Extracted page text data
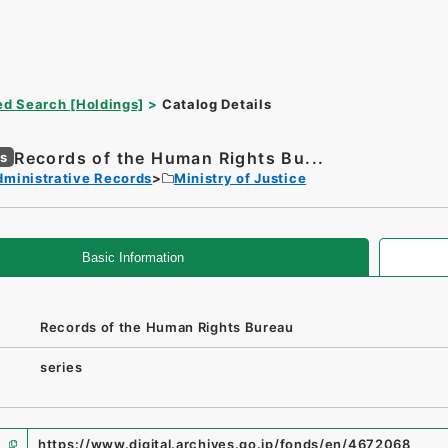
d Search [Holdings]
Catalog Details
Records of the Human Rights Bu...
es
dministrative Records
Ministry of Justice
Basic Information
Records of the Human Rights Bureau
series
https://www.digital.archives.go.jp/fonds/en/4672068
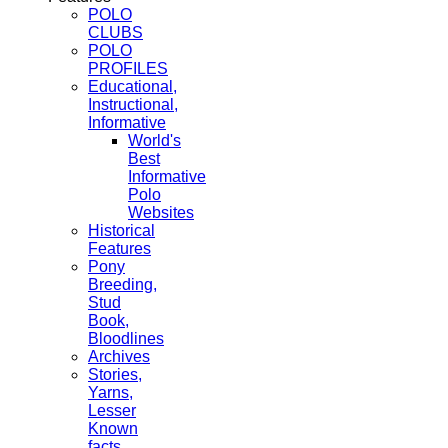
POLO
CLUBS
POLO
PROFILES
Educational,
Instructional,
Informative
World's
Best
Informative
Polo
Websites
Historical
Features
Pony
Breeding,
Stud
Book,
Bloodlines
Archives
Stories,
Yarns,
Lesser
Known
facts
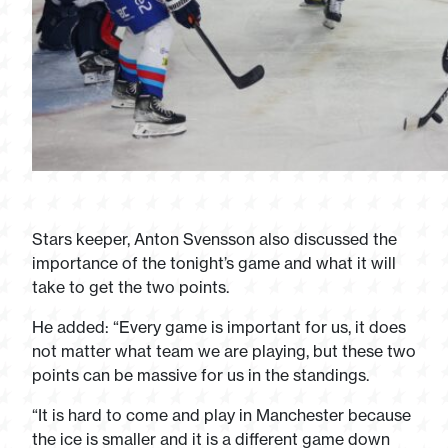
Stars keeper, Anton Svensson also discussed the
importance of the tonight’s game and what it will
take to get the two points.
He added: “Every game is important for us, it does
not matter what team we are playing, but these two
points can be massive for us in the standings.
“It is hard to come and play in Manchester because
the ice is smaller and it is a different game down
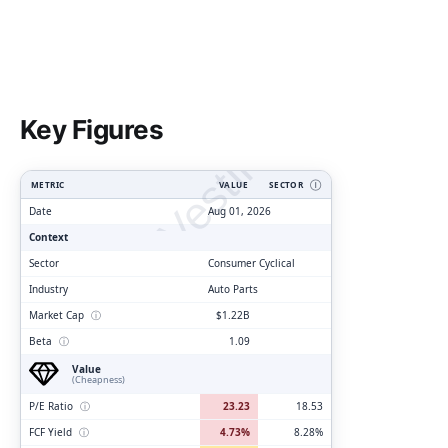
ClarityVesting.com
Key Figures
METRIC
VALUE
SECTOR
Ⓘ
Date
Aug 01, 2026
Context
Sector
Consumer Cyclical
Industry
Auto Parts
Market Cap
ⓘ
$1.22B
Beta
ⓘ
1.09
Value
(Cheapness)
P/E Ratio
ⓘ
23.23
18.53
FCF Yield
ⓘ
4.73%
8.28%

--

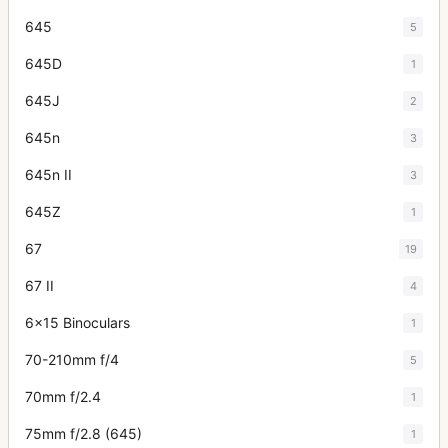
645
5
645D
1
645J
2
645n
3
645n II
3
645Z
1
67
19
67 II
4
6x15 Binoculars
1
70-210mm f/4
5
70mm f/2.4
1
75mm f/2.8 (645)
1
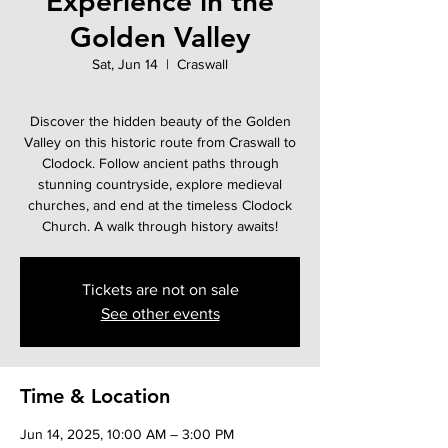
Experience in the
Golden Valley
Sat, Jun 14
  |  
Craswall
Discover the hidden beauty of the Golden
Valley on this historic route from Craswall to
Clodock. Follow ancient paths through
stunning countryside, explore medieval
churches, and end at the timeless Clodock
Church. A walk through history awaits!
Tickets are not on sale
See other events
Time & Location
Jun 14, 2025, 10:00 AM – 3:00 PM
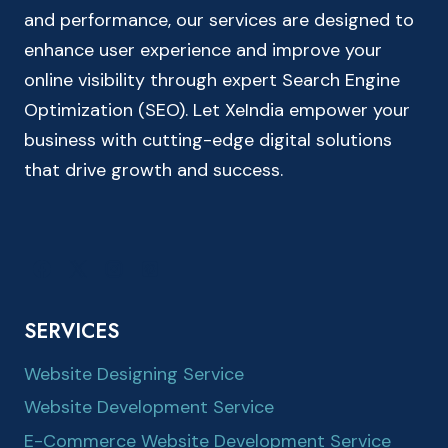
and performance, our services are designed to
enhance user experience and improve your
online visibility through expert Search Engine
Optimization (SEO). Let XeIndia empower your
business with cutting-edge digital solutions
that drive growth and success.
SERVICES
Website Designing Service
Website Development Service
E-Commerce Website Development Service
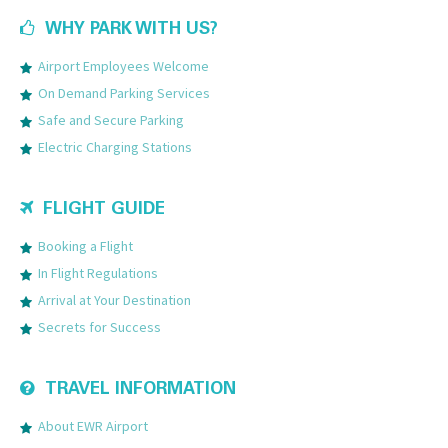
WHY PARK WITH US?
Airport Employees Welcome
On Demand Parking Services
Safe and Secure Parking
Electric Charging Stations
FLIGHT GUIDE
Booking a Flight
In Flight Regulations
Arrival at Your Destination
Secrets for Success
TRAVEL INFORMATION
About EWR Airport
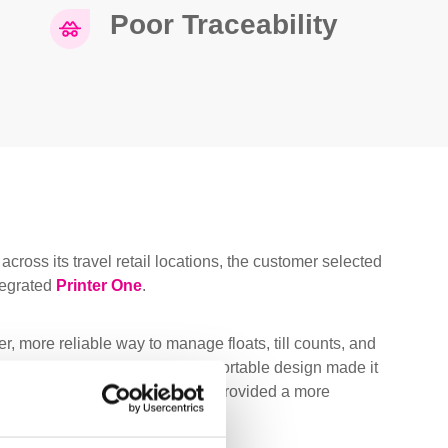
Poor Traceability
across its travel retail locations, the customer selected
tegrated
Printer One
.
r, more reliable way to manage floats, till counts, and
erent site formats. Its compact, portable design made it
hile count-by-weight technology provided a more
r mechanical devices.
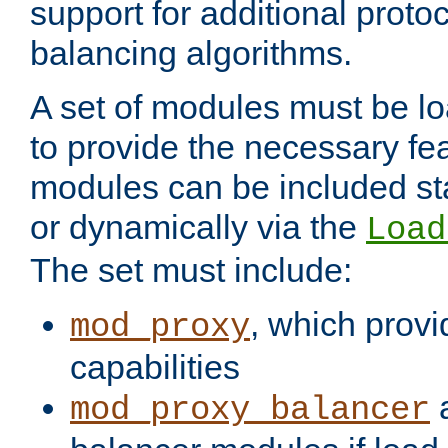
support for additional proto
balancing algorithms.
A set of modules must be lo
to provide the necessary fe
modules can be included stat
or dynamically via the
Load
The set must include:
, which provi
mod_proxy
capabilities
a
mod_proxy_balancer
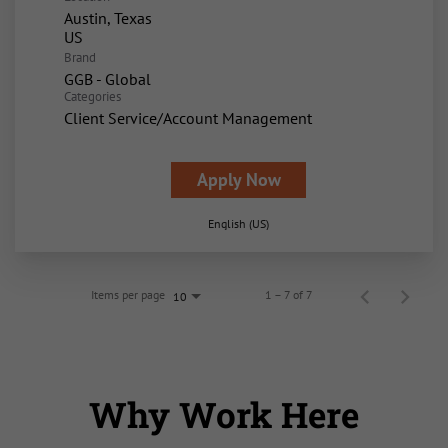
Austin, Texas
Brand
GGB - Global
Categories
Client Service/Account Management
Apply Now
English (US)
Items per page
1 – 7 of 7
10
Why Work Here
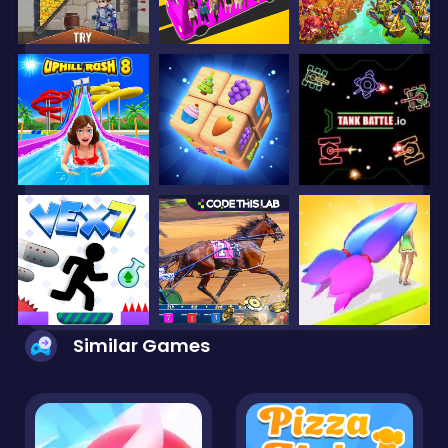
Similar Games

* * *

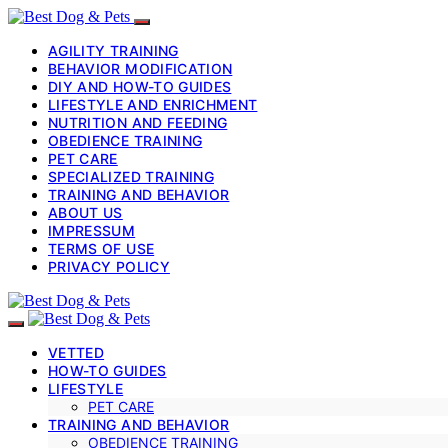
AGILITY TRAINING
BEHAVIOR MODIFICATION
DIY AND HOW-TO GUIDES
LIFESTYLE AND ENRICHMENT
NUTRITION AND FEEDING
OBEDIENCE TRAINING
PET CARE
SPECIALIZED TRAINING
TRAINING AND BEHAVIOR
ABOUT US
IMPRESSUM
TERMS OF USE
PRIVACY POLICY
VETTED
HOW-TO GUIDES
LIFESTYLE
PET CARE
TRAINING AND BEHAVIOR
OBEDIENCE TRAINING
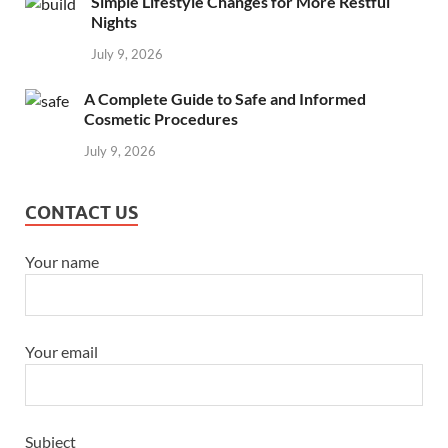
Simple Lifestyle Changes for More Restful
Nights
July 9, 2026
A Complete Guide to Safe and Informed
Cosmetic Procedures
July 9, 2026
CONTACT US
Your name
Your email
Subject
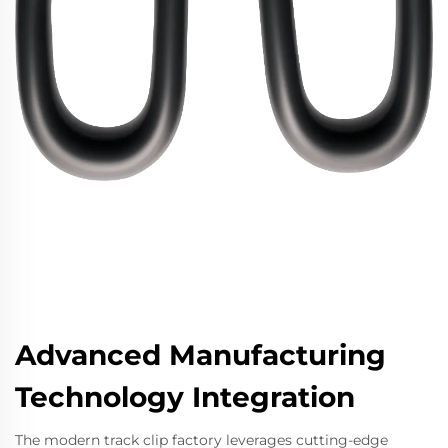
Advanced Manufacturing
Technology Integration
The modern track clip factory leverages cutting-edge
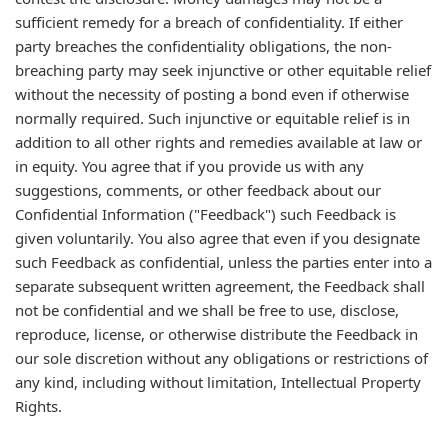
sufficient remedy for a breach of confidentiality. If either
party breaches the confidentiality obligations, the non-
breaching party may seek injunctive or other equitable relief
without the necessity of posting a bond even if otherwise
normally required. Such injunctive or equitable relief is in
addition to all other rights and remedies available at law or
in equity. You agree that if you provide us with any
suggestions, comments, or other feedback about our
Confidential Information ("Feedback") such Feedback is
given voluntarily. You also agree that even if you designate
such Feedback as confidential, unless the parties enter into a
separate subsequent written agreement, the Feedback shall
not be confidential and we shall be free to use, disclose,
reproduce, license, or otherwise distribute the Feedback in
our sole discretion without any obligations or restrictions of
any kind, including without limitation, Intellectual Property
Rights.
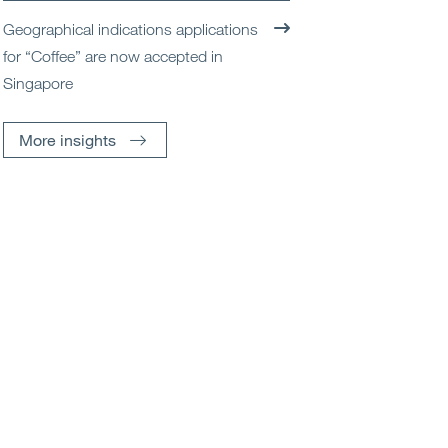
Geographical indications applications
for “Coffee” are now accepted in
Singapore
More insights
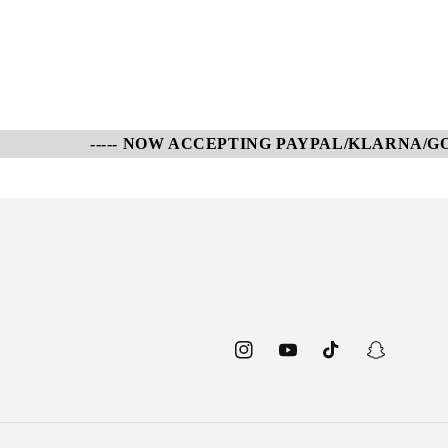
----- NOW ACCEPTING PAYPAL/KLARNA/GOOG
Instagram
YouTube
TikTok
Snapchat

Exercise
Extract verbatim the lines of the listing above from the line containing "Simple Lifestyle Changes for More Restful" through the line containing "The modern track", including both. Leave any pictures out of the output.

Written response
Simple Lifestyle Changes for More Restful
Nights
July 9, 2026
A Complete Guide to Safe and Informed
Cosmetic Procedures
July 9, 2026
CONTACT US
Your name
Your email
Subject
Advanced Manufacturing
Technology Integration
The modern track clip factory leverages cutting-edge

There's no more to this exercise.